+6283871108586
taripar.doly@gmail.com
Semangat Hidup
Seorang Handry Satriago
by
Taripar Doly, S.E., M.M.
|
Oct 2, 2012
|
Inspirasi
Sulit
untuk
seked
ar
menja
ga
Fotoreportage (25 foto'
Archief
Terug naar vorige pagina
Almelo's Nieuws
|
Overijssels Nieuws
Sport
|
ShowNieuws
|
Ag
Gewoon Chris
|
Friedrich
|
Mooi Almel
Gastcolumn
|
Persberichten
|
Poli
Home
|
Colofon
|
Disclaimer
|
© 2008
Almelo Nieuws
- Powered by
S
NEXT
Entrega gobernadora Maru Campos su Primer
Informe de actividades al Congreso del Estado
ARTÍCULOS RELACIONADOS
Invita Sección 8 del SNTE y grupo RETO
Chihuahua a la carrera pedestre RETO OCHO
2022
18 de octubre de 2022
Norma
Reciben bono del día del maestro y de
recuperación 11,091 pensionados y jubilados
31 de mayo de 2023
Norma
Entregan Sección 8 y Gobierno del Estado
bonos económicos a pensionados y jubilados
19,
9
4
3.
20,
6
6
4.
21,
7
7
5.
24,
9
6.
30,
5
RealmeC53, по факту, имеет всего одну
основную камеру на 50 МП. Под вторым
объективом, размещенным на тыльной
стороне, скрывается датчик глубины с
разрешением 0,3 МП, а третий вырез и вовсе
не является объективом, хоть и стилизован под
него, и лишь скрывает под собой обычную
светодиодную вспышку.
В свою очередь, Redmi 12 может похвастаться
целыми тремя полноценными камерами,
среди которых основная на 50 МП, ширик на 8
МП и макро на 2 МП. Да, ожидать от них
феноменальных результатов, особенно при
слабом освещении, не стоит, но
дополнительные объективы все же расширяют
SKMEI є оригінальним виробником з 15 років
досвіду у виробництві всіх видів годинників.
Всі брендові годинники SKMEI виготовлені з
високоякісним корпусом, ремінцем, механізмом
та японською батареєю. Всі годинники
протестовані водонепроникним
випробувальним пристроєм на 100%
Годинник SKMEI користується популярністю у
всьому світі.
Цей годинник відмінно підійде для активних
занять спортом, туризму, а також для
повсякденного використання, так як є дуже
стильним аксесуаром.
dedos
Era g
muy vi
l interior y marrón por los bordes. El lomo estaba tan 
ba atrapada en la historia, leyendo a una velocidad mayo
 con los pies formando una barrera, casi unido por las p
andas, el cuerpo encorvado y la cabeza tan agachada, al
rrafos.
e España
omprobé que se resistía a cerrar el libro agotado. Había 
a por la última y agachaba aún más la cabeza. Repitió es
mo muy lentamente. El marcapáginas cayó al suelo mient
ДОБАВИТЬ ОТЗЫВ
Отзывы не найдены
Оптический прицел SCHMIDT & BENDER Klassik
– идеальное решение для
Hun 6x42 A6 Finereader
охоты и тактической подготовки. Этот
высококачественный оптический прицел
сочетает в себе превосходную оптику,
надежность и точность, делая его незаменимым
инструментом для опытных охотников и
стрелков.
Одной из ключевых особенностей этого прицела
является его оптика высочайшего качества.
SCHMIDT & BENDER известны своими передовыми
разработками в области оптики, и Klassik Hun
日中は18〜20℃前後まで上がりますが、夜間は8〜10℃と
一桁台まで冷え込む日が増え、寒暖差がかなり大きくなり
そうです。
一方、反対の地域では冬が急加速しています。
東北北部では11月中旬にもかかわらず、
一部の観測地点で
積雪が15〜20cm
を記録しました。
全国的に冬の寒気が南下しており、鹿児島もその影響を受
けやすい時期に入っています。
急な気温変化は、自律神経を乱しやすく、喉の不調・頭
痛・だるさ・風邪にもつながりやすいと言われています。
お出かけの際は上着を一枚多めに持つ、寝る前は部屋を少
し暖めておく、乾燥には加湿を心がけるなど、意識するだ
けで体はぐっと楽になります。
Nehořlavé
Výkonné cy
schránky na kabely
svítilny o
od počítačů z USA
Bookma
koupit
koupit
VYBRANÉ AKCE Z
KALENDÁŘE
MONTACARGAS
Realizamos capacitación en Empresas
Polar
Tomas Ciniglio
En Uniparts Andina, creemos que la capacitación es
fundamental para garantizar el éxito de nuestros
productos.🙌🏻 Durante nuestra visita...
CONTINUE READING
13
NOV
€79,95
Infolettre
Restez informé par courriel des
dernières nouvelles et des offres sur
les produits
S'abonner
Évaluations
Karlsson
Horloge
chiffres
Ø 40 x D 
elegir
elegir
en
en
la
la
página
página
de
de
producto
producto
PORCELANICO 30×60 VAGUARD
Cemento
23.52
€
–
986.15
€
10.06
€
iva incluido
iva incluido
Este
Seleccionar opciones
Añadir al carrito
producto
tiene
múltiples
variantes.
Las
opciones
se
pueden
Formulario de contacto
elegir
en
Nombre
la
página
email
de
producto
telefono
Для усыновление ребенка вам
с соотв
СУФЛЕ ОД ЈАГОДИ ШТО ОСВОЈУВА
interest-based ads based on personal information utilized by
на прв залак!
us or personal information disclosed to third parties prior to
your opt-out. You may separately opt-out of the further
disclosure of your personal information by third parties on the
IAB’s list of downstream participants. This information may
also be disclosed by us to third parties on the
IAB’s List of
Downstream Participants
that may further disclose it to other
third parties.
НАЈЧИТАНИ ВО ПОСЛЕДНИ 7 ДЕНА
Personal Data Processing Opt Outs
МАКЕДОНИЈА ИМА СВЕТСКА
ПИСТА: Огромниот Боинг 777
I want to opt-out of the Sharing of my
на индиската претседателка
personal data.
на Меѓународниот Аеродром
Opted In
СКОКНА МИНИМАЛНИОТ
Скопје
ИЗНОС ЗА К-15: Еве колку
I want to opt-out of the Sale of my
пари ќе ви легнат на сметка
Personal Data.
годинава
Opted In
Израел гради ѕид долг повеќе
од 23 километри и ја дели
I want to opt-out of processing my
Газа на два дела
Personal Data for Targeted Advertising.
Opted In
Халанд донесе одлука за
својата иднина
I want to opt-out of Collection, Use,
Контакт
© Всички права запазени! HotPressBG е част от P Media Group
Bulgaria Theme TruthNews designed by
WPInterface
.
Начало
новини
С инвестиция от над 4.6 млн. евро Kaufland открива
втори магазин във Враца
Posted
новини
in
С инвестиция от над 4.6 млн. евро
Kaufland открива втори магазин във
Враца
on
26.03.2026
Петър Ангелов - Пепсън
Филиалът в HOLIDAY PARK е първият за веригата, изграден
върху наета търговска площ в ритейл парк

§ WHAT TO PRODUCE: Return every line of the preceding records in which the word "parties" appears.

§ WRITTEN SOLUTION:
us or personal information disclosed to third parties prior to
disclosure of your personal information by third parties on the
also be disclosed by us to third parties on the
third parties.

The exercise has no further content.